Für welches Wirken reift es dir,
daß du das Fleisch der Kinder frißt?
 
(40)
Petī:
Ich hatte einst der Söhne zwei,
mit Jugendschönheit reich begabt,
ich, durch die Fruchtbarkeit betört,
verachtete den Gatten mein.
 
(41)
Da wurde böse mein Gemahl
und nahm sich eine andre Frau,
und als sie von ihm schwanger ward,
da wurde ich ihr bös gesinnt.
 
(42)
Verderbt im Geiste brachte ich
die Leibesfrucht zur Abtreibung,
der Embryo nach Monden drei
in faulem Blute ging dahin.
 
(43)
Und seine Mutter, aufgebracht,
rief die Verwandten schnell herbei.
Sie hieß mich schwören einen Schwur,
nachdem sie mich gescholten hat.
 
(44)
Ich leistet einen furchtbarn Schwur,
ich log und wurde meineidig:
"Will essen eigner Kinder Fleisch,
wenn ich so etwas hätt verübt."
 
(45)
Als Reife dieses Wirkens dann
und für die Lüge ebenfalls
freß ich hier meiner Kinder Fleisch,
von Eiter und von Blutbeschmiert.

Bemerkungen:

Die Vorgeschichte ähnelt 1,6. Nur ist hier nicht Unfruchtbarkeit, sondern gerade Fruchtbarkeit Anlaß des Neides. Die erste Frau besaß eine der fünf Kräfte der Frauen, die S 37,25 ff nennt, nämlich putta-bala (die Kraft, Kinder zu haben oder Söhne zu haben). Hier ist wohl die Kraft, Stammhalter zu gebären, gemeint.
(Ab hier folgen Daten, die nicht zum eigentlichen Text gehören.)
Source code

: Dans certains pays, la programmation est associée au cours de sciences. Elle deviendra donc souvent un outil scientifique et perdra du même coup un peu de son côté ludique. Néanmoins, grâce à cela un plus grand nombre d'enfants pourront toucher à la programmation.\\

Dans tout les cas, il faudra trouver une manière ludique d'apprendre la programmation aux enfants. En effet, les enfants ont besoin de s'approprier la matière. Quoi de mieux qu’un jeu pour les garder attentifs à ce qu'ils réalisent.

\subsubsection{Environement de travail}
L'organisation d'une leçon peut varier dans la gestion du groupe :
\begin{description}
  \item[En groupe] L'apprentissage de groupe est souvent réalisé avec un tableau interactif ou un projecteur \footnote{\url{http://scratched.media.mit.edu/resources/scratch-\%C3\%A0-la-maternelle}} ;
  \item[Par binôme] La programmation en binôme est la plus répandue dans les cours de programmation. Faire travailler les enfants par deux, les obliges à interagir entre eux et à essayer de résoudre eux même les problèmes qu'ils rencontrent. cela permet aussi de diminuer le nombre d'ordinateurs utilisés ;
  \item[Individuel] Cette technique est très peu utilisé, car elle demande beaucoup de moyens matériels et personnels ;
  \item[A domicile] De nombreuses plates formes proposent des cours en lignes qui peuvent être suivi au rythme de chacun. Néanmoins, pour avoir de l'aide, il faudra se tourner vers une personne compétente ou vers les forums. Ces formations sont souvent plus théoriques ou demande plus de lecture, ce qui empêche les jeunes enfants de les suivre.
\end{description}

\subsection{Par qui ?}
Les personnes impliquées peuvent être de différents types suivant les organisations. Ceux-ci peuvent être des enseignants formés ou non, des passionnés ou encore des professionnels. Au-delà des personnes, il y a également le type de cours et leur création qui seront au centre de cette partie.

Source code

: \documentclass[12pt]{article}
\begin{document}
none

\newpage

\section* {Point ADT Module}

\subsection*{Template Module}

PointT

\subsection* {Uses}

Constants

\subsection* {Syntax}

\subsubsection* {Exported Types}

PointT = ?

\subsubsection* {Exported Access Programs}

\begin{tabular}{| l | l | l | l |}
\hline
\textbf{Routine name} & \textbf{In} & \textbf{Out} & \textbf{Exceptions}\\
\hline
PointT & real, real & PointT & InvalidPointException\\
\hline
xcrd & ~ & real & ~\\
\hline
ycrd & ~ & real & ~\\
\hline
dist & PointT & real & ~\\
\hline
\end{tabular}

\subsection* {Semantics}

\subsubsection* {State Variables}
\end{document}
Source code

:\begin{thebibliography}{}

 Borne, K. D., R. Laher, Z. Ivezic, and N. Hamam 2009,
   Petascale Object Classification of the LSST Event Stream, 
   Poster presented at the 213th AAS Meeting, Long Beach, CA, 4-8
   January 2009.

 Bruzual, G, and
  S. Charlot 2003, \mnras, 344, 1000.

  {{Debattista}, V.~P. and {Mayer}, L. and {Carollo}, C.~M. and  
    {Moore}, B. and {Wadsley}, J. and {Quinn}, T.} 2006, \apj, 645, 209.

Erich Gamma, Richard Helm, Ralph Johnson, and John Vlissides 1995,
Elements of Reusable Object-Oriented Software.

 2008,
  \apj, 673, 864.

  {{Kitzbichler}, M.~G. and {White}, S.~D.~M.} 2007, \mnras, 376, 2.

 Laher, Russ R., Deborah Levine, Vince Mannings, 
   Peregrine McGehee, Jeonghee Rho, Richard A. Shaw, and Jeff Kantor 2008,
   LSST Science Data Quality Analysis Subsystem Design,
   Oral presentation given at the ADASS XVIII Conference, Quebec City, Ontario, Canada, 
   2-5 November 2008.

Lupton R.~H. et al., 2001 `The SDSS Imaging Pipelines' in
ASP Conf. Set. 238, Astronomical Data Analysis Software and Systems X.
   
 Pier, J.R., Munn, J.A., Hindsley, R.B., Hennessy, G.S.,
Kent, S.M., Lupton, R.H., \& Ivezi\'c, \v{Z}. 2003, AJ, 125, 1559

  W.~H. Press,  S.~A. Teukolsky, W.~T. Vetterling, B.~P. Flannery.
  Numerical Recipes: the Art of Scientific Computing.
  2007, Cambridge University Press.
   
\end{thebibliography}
Die Frau war nicht, wie Gehmann übersetzt, stolz auf die Kraft und Stärke ihrer Söhne (Vers 40), sondern eingebildet auf ihre Mutterschaft (so richtig Masefield, S. 42 FN 6). Dann wurde sie eifersüchtig auf die zweite Frau, die sich ihr Mann nur genommen hatte, weil sie so überheblich war und ihren Mann verachtet hatte. Sie wollte Alleinherrscherin bleiben und mißgönnte der Mitfrau die Mutterschaft.